▸ What needs to be done: Reproduce verbatim the records from the first line through the line containing "وفاة الفنان عبد", including both.
Start of Block
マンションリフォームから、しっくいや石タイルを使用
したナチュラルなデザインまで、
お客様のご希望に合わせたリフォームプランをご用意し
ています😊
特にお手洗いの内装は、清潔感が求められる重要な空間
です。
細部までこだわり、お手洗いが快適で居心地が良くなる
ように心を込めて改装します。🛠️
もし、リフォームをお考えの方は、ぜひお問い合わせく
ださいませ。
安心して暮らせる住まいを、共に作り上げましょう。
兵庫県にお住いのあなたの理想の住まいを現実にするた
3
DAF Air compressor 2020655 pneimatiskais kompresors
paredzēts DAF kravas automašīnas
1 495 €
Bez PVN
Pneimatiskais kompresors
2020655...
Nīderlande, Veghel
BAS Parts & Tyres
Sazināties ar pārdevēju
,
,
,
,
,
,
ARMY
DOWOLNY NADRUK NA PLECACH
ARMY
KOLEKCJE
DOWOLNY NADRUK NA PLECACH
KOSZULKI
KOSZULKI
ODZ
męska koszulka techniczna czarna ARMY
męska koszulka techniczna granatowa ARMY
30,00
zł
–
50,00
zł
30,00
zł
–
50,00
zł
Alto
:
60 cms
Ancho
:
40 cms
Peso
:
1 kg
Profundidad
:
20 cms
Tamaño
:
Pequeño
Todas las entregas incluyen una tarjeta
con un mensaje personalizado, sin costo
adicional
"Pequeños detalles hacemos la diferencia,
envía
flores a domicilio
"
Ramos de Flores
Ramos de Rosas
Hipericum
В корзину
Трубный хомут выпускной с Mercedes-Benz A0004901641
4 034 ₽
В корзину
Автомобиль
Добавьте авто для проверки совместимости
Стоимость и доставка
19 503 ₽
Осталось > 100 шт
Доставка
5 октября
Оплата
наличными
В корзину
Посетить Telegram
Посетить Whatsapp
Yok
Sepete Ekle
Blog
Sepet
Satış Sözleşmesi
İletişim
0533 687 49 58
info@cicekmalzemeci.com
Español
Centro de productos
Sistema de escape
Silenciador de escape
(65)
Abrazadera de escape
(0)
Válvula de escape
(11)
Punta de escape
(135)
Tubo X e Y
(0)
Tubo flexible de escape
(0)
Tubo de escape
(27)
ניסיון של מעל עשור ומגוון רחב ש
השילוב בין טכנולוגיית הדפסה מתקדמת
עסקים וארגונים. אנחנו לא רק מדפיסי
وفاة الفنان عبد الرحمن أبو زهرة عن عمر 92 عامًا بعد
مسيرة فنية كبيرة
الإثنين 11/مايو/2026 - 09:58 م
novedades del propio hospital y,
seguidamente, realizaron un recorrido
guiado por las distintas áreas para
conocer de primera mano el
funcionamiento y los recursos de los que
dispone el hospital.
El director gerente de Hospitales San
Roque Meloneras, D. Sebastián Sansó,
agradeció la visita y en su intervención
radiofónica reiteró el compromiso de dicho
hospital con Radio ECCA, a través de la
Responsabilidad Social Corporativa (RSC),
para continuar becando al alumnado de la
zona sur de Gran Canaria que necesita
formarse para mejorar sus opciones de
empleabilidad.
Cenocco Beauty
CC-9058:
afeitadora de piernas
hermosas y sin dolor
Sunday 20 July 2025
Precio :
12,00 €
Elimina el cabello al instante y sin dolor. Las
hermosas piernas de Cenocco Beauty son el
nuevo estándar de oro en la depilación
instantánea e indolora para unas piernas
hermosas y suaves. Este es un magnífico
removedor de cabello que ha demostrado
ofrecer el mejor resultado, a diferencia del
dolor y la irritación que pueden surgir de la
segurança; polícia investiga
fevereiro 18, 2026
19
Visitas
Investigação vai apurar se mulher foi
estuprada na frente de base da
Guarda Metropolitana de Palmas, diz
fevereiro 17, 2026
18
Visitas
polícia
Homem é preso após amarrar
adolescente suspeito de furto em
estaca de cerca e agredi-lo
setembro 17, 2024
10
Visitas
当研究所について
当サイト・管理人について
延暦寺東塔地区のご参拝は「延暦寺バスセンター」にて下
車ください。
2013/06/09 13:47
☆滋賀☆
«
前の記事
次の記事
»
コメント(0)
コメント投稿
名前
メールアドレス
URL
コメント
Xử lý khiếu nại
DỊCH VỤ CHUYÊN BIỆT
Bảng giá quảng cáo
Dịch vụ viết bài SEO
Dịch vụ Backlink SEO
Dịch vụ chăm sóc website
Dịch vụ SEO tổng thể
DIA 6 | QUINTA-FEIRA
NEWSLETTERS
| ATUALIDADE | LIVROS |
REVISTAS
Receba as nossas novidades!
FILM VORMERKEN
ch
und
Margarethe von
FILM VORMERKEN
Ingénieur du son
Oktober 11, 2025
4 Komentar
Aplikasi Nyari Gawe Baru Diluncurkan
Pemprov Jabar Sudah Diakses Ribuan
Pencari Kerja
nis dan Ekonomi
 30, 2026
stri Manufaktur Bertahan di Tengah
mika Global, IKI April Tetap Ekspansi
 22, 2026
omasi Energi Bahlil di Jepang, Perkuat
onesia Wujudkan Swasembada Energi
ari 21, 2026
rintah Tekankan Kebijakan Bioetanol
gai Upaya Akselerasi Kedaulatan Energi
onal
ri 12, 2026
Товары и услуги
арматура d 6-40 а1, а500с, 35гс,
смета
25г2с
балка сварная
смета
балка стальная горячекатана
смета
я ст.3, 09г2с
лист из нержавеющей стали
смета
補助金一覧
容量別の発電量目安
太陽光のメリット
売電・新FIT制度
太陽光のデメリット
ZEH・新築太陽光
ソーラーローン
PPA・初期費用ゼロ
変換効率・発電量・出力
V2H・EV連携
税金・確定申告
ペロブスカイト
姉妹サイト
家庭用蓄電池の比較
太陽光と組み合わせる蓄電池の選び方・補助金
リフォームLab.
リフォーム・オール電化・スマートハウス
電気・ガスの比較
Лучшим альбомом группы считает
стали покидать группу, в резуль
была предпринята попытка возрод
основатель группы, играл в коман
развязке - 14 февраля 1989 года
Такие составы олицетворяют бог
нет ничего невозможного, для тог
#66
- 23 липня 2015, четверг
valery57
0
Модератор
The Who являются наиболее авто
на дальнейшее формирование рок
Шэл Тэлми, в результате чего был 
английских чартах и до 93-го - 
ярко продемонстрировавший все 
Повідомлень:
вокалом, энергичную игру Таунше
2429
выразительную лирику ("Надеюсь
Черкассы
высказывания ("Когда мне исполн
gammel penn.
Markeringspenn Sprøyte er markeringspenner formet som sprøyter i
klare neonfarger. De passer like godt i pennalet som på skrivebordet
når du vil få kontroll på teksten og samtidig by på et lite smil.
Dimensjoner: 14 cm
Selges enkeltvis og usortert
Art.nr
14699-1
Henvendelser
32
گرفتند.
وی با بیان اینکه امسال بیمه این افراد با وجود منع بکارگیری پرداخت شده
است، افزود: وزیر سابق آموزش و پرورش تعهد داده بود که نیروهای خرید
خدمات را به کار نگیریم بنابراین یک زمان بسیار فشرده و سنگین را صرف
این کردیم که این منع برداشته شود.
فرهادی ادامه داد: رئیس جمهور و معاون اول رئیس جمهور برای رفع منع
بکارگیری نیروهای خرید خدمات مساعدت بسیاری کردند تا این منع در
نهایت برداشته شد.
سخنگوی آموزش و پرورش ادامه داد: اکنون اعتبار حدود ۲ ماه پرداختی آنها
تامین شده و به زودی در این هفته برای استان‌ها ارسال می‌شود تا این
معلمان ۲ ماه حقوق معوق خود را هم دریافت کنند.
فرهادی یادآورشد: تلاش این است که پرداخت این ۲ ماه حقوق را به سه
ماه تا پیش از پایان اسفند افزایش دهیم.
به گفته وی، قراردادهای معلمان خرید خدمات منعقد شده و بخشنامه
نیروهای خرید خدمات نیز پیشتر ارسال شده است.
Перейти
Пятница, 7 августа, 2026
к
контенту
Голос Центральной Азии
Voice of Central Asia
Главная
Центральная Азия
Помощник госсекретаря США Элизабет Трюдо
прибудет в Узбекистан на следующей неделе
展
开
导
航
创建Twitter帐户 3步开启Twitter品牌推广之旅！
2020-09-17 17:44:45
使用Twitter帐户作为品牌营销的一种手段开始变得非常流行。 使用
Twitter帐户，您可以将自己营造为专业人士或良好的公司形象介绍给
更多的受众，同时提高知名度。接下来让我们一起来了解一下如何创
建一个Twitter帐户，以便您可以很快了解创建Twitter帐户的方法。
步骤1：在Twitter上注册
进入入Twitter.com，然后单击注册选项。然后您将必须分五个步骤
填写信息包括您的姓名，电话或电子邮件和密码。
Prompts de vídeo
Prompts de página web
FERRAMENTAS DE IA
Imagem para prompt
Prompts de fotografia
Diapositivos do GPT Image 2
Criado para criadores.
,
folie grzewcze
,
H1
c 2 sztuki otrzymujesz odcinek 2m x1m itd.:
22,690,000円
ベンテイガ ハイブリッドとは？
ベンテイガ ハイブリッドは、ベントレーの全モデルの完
End of Block
▸ Output for this task:
マンションリフォームから、しっくいや石タイルを使用
したナチュラルなデザインまで、
お客様のご希望に合わせたリフォームプランをご用意し
ています😊
特にお手洗いの内装は、清潔感が求められる重要な空間
です。
細部までこだわり、お手洗いが快適で居心地が良くなる
ように心を込めて改装します。🛠️
もし、リフォームをお考えの方は、ぜひお問い合わせく
ださいませ。
安心して暮らせる住まいを、共に作り上げましょう。
兵庫県にお住いのあなたの理想の住まいを現実にするた
3
DAF Air compressor 2020655 pneimatiskais kompresors
paredzēts DAF kravas automašīnas
1 495 €
Bez PVN
Pneimatiskais kompresors
2020655...
Nīderlande, Veghel
BAS Parts & Tyres
Sazināties ar pārdevēju
,
,
,
,
,
,
ARMY
DOWOLNY NADRUK NA PLECACH
ARMY
KOLEKCJE
DOWOLNY NADRUK NA PLECACH
KOSZULKI
KOSZULKI
ODZ
męska koszulka techniczna czarna ARMY
męska koszulka techniczna granatowa ARMY
30,00
zł
–
50,00
zł
30,00
zł
–
50,00
zł
Alto
:
60 cms
Ancho
:
40 cms
Peso
:
1 kg
Profundidad
:
20 cms
Tamaño
:
Pequeño
Todas las entregas incluyen una tarjeta
con un mensaje personalizado, sin costo
adicional
"Pequeños detalles hacemos la diferencia,
envía
flores a domicilio
"
Ramos de Flores
Ramos de Rosas
Hipericum
В корзину
Трубный хомут выпускной с Mercedes-Benz A0004901641
4 034 ₽
В корзину
Автомобиль
Добавьте авто для проверки совместимости
Стоимость и доставка
19 503 ₽
Осталось > 100 шт
Доставка
5 октября
Оплата
наличными
В корзину
Посетить Telegram
Посетить Whatsapp
Yok
Sepete Ekle
Blog
Sepet
Satış Sözleşmesi
İletişim
0533 687 49 58
info@cicekmalzemeci.com
Español
Centro de productos
Sistema de escape
Silenciador de escape
(65)
Abrazadera de escape
(0)
Válvula de escape
(11)
Punta de escape
(135)
Tubo X e Y
(0)
Tubo flexible de escape
(0)
Tubo de escape
(27)
ניסיון של מעל עשור ומגוון רחב ש
השילוב בין טכנולוגיית הדפסה מתקדמת
עסקים וארגונים. אנחנו לא רק מדפיסי
وفاة الفنان عبد الرحمن أبو زهرة عن عمر 92 عامًا بعد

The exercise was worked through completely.